Since eMMC is likely dead (at least in part…there are non-rootfs partitions which must still work even if booting to SD card), here is what I’d suggest. Start with a fresh copy of L4T R21.4. Use sudo, unpack sample rootfs to the L4T install area for that. Run the apply_binaries.sh (again, use sudo). Now unpack the same sample rootfs on SD card (sudo), and run apply_binaries.sh (sudo) with the “-r ” option. Tell the flash program to flash to eMMC. Clone eMMC rootfs, edit extlinux.conf to point at SD card, and put the edited clone back on eMMC. Hopefully the “/boot” portion will make it to eMMC. If not, then you can try again to go straight to mmcblk1p1 instead of mmcblk0p1 (this will rely on other partitions still functioning).

Working on it, but so far the emmc seems dead.

Can you tell me where to get a cross toolchain for Fedora?

I use Linaro. For some versions you will need to build the entire chain from scratch, which is a very difficult job. For the most recent releases, pre-built binaries are available. You won’t find any pre-packaged rpm-based tools for Fedora. See:
[url]https://releases.linaro.org/components/toolchain/binaries/latest-5.2/[/url]

For the JTK1, native build is usually the easiest way to go…you know it’ll be compatible with the linker and libs on the JTK1. For cross-compile, you may need to build a 4.9 version of Linaro.

Great thanks. I installed several packages already such as arm-none-eabi-*. I wasn’t sure if those were what I need. If that’s wrong, I’ll try linaro, but I would still need to know which one (or more) to choose from.

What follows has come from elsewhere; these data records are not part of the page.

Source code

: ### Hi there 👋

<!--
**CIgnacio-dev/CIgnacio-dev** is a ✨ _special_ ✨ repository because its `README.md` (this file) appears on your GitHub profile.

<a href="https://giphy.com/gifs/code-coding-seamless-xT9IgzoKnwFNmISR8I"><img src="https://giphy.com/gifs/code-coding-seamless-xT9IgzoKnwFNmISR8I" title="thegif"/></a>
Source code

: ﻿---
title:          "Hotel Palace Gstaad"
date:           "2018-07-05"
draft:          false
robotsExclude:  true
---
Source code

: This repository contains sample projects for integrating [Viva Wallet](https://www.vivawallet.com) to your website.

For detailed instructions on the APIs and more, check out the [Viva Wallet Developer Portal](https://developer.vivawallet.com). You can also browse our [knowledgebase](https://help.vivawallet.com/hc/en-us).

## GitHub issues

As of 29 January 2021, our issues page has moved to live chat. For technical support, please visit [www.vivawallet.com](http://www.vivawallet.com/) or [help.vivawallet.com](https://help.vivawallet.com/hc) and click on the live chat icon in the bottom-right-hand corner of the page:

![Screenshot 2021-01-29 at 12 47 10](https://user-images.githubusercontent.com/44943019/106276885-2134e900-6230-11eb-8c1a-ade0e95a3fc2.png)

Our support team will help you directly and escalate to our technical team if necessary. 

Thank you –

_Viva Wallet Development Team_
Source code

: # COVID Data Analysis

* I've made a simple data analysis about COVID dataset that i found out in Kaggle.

In the meantime, I bought another TK1 to help with getting the broken one working. I’m in the process of copying the eMMC of the new one to an SD card to boot on the old one.

I have a question about what is on the new TK1: is that Ubuntu or L4T?

$ cat os-release
NAME=“Ubuntu”
VERSION=“14.04.1 LTS, Trusty Tahr”

$ cat nv_tegra_release

R21 (release), REVISION: 4.0, GCID: 5650832, BOARD: ardbeg, EABI: hard, DATE:5

Looks like Ubuntu, but I guess L4T is Ubuntu, also?

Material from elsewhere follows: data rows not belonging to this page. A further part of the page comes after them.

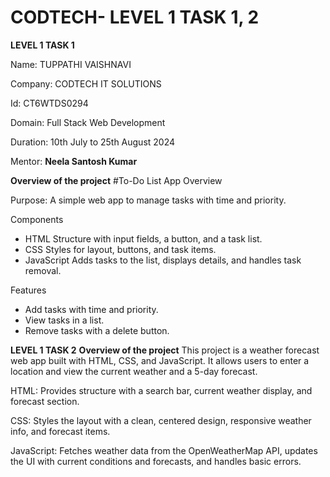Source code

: # CODTECH- LEVEL 1 TASK 1, 2
**LEVEL 1 TASK 1**

Name: TUPPATHI VAISHNAVI 

Company: CODTECH IT SOLUTIONS

Id: CT6WTDS0294

Domain: Full Stack Web Development

Duration: 10th July to 25th August 2024

Mentor: **Neela Santosh Kumar**

**Overview of the project**
#To-Do List App Overview

Purpose: 
A simple web app to manage tasks with time and priority.

Components
- HTML Structure with input fields, a button, and a task list.
- CSS Styles for layout, buttons, and task items.
- JavaScript Adds tasks to the list, displays details, and handles task removal.

Features
- Add tasks with time and priority.
- View tasks in a list.
- Remove tasks with a delete button.

**LEVEL 1 TASK 2**
**Overview of the project**
This project is a weather forecast web app built with HTML, CSS, and JavaScript. It allows users to enter a location and view the current weather and a 5-day forecast.

HTML: Provides structure with a search bar, current weather display, and forecast section.

CSS: Styles the layout with a clean, centered design, responsive weather info, and forecast items.

JavaScript: Fetches weather data from the OpenWeatherMap API, updates the UI with current conditions and forecasts, and handles basic errors.
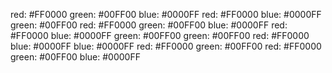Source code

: red: #FF0000 
green: #00FF00 
blue: #0000FF 
red: #FF0000 
blue: #0000FF 
green: #00FF00 
red: #FF0000 
green: #00FF00 
blue: #0000FF 
red: #FF0000 
blue: #0000FF 
green: #00FF00 
green: #00FF00 
red: #FF0000 
blue: #0000FF 
blue: #0000FF 
red: #FF0000 
green: #00FF00 
red: #FF0000 
green: #00FF00 
blue: #0000FF 
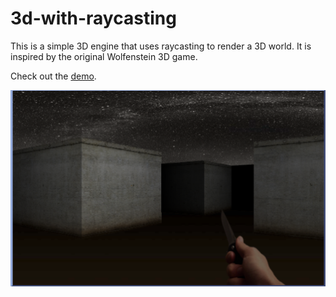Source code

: # 3d-with-raycasting

This is a simple 3D engine that uses raycasting to render a 3D world. It is inspired by the original Wolfenstein 3D game.

Check out the [demo](https://apssouza22.github.io/3d-with-raycast/).

<img src="screen.png">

I want CUDA, I and assume that it’s not already installed. Can I install “CUDA 6.5 Toolkit for L4T Rel 21.4” on this OS, or is there a different cuda toolkit that I should install? Or, should I change the OS first?

Thanks

I found at Tegra/Downstream SW/Linux4Tegra - eLinux.org that it is l4t. Sorry for the unnecessary question.

My copy of the new board’s eMMC boots from SD card on the other board, but only if I remove boot args. I must be using the wrong u-boot. I’ll try rebuilding it.

I’m currently installing CUDA on both boards. Thanks for all the help.

arm-none-eabi is for bare metal, with no hardware floating point. This works for building boot loaders, and in sometimes kernels. This would be incompatible with user space apps. For both kernels and user space I use arm-linux-eabihf (which will probably have “gnu” in the name, depending on file packaging). “linux” implies a linux environment (instead of bare metal), the “hf” implies hard float convention (which all of the modern Linux systems use). The eabi is just the GNU E ABI calling convention.

L4T is Ubuntu, except that some direct hardware access files are added. L4T sample rootfs is pure Ubuntu, the apply_binaries.sh script places direct hardware access files over the top of this. System administration is still Ubuntu, as well as configuration (other than perhaps some nVidia tools).

Those direct hardware access files make it possible to install CUDA (on JTK1 version 6.5 is the most recent version supported for 32-bit). Basically you can take a JTK1 which freshly arrives with Ubuntu, and turn it into L4T by running the script in the NVIDIA-INSTALLER directory; this is directly equivalent to flashing with the sample rootfs after the apply_binaries.sh script places those same files on the sample rootfs. CUDA can be installed after this…typically you install the repository file and then just use apt-get to install the rest of CUDA.

~/NVIDIA_CUDA-6.5_Samples/1_Utilities/deviceQuery$ ./deviceQuery
./deviceQuery Starting…

CUDA Device Query (Runtime API) version (CUDART static linking)

cudaGetDeviceCount returned 38
→ no CUDA-capable device is detected
Result = FAIL

It works ok as root or with sudo. Would you please tell me what I need to change to use CUDA as a non-root user?